We will retrieve the solution from AMPL; edges with a flow value of 1 will delineate the shortest path from node ‘a’ to node ‘g’. The pandas DataFrame

`path_df`

will hold the records of edges that have a positive flow, and these will be highlighted in red for clear visualization.

```
# Retrieve the solution
flows_df = (
ampl.get_data("Flow")
.to_pandas()
.reset_index()
.rename(columns={"index0": "from", "index1": "to"})
)
# Filter for positive flows, which will indicate the shortest path
path_df = flows_df[flows_df["Flow"] > 0].copy()
path_df["color"] = "red"
# Convert the 'from', 'to', and 'color' columns to a dictionary
ecolors = {(row["from"], row["to"]): row["color"] for _, row in path_df.iterrows()}
# Get the edge weights as lables
elabels = nx.get_edge_attributes(G, "weights")
# Call the plot function
plot_graph(Graph=G, plot_pos=ppos, edge_colors=ecolors, edge_labels=elabels)
```

```
# Display the flow variable values
ampl.eval("display Flow;")
```

```
Flow :=
a b 1
a c 0
b d 0
b e 1
c d 0
c f 0
d e 0
d f 0
e g 1
f g 0
;
```

# Concluding Remarks¶

Upon revisiting the solution and examining the flow values, we observe that they are all integers, despite the absence of any explicit requirement for the flow to be integral.
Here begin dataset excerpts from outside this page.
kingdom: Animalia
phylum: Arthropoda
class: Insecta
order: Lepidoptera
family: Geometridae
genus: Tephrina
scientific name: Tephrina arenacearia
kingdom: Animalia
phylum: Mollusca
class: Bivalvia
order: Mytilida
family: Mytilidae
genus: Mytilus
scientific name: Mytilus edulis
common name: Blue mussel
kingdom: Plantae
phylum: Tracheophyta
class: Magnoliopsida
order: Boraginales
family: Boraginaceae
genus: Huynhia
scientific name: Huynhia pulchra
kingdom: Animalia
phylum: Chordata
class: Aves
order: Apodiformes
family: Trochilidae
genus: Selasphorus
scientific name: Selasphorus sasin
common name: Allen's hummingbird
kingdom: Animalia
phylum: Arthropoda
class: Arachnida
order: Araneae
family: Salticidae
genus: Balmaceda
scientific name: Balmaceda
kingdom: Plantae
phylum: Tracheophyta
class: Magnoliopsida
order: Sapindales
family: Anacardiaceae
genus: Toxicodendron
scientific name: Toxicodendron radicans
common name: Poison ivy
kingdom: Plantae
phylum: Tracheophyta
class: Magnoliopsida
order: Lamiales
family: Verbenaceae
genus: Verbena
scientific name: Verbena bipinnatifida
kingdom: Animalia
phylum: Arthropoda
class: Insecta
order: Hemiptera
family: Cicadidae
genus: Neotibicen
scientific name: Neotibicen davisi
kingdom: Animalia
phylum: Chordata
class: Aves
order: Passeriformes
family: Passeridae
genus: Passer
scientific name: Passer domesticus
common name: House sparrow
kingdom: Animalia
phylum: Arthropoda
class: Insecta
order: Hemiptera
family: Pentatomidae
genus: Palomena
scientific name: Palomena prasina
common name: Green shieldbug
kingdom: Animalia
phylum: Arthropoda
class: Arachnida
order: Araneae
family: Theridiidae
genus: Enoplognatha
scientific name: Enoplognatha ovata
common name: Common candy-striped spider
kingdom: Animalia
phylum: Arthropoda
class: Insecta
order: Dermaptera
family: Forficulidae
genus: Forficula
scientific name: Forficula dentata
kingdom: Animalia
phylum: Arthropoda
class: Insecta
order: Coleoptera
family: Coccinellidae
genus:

This outcome is not coincidental; it is a highly advantageous characteristic of network linear programs. This phenomenon arises due to the total unimodularity of the constraint matrix in a network program. As a result, formulating network problems as network linear programs is always beneficial. Doing so ensures that, while solving linear programming problems, we can consistently obtain integer results.